The SPX closed up 6% on the week and about half of that move came on Friday to close the week with a sharp rally into 3900. The market showed some capitulatory signals last week into lows with breadth washouts and very heavy put volumes so getting this rebound into the 21 EMA was the likely outcome into the end of month. Now with prices at that level it’s back to a tricky spot as quarter end nears but using the 8/21 EMA as a road map for short term bias will be key. Staying above 3900 can potentially see 3970-4000 if the markets want higher but with 4 days left in the quarter there might be a lot of whipsaw back and forth action as well. The VIX closed the week back to near 27 but still did not get absolutely crushed like one might expect with the large rally off lows for the SPX. Realized volatility remains high in the market and right now it likely still points to two sided swings up and down but the market was overall very oversold coming into this week.

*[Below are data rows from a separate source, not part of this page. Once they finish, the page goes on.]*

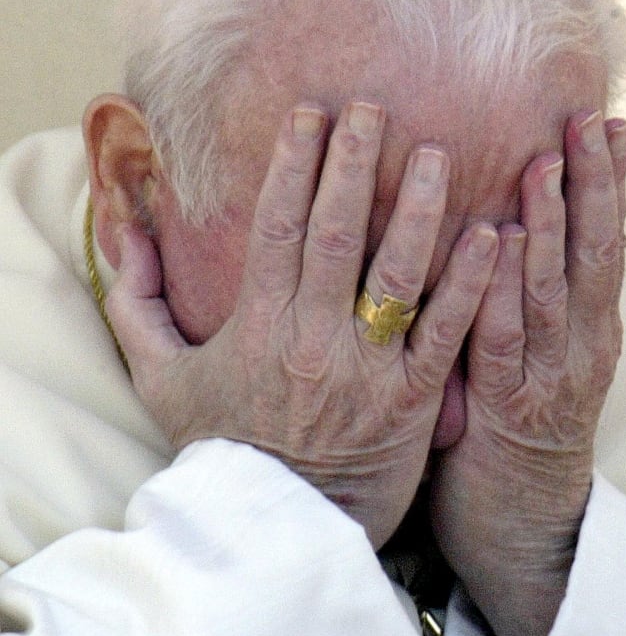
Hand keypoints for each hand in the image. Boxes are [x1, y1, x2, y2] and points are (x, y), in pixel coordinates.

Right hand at [107, 102, 498, 548]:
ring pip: (399, 275)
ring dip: (419, 210)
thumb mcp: (161, 378)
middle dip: (354, 165)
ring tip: (437, 154)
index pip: (278, 227)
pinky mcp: (412, 399)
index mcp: (258, 325)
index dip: (295, 165)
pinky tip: (493, 235)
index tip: (311, 114)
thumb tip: (123, 231)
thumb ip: (138, 303)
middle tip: (373, 108)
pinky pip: (446, 333)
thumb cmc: (224, 445)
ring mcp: (368, 370)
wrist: (280, 527)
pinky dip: (470, 283)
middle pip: (337, 235)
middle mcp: (314, 338)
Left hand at [430, 110, 625, 635]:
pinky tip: (501, 243)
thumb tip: (517, 219)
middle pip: (594, 254)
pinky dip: (504, 288)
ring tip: (544, 165)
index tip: (608, 121)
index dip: (609, 181)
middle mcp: (582, 345)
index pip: (605, 241)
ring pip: (554, 289)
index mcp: (590, 326)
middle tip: (588, 121)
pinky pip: (503, 339)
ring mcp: (550, 378)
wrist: (521, 522)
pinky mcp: (508, 409)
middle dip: (592, 185)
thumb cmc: (517, 422)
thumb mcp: (539, 349)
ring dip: (552, 226)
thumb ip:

Now as things normalize it will be important for breadth and market internals to steer the ship higher if that is the path of least resistance. It will become clear what the path is the next few weeks just by watching breadth and the amount of new highs/lows overall either improving or not. The sector leaders for the week were in Biotech +13%, Internet +13%, Homebuilders +9%, and Software +12.5%. Laggards included Energy -8%, Gold Miners -3.5%, Agriculture -1.5%.




Options flows for the week showed put buyers in some weaker growth snapback names like COIN. But the metals and energy names saw the bulk of put buying  as well as size put buyers in consumer spending stocks like PTON, ROKU, EL, BBY. Travel names like HLT, EXPE, WYNN, LVS saw bull flows by Thursday and China names continued seeing bullish action. Opening call sellers were active in the commodity space and ITM put buyers active in Homebuilders into the Friday rally.